Боже мой! Что же это дерутся? Говорят: бьют парня, который у кого-то отнял хлеб. Я, знаете, тоже начинаю его толкать — как же так ты, мы три дня хлеба не получали! И вы представляете себе, не знаю как, но евонный хлеб попадает мне в руку, я кладу в рот — чудеса — и продолжаю того парня тискать. А потом говорю себе: „Господи! Что же я делаю? Хлеб-то уже у меня во рту!“ Я отошла и ушла из булочной.
Правда, потом снова пришла. Мне стало стыдно, я опомнилась. Пришла домой и простить себе не могу. Потом пошла и получила хлеб. Я получала двести пятьдесят граммов, я была рабочая, и девочка сто двадцать пять».
Еще женский голос, растроганный, но и как будто оскорбленный: «Она мне говорит: съешь, пожалуйста, мой хлеб (ну сколько там? Норма — 125 граммов хлеба), я не доживу до завтра. Лежит она рядом со мной. Койки стояли очень близко, чтобы побольше можно было впихнуть.

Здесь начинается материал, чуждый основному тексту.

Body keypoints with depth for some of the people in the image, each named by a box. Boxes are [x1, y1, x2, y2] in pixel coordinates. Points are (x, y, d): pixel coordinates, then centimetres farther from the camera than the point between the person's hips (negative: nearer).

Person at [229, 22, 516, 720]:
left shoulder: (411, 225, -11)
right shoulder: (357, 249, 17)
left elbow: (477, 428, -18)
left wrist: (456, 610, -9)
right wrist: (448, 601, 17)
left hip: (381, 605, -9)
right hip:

Помню, как я всю ночь не могла спать, потому что думала: взять хлеб или не взять? Все знают, что она не может уже есть. Но если возьму этот хлеб, то подумают, что я его украла у нее. А страшно хотелось есть. Страшная борьба с собой: чужое же! Так я хлеба и не взяла. Вот сейчас, когда говорят: голодный может все сделать, и украсть, и прочее, прочее, — я вспоминаю чувства свои, ребенка, когда чужое, хотя мне и отдавали его, я взять все-таки не могла.
А девочка действительно умерла, и этот кусок хлеба остался у нее под подушкой».
Женский голос торопящийся: «Нас, детей, было четверо: я (старшая) — восемь лет, сестра Дина — четыре года, а братья Витя и Юра — еще меньше. Папа был на фронте. Мама работала на фабрике „Веретено“. Мы быстро слабели, зима стояла холодная, но мама закутывала нас — одеяло на голову накинет и выводила гулять: „Постойте, дети, хоть немного, подышите воздухом!“ Но мы быстро замерзали и просились домой.
Хотелось есть постоянно. Однажды, оставшись одни в комнате, мы достали конфеты-подушечки, сберегаемые мамой, и решили их съесть. Но я как старшая распорядилась: „Нельзя есть, мама не досчитается, будет ругать. Вы только пососите их и отдайте мне, я положу их на место“. Дети поспешно обсосали конфеты и вернули их мне. Но дети все же не проглотили их, а ведь как хотелось, знаю по себе, а те ж были совсем малышки».
Ее перебивает другой голос: «Я все время просила есть, мама тысячи раз открывала буфет, кухонный стол, но нигде ничего не было, ни одной крошки. Однажды мама не выдержала: „Доченька, если ты будешь просить есть, я пойду на Неву и утоплюсь!“ Неву я знала хорошо, мы туда ходили за водой. Я обвила шею мамы руками и сказала: „Мамочка, я никогда не попрошу есть, только не ходи топиться…“ Я свое слово сдержала».
Голос очень ответственный — отличница, отвечающая урок: «Потом мама стала брать меня в госпиталь, и, может быть, я поэтому и осталась жива. Я мотала бинты для раненых, плясала, рассказывала стихотворения. Когда мама привела меня в госпиталь, врач сказал нам (я там была не одна, нас было четыре девочки и один мальчик), что у раненых ничего брать нельзя. Когда мы уже ничего не могли делать от голода, раненые нам совали последние свои крохи, а мы со слезами говорили, что у раненых ничего брать нельзя.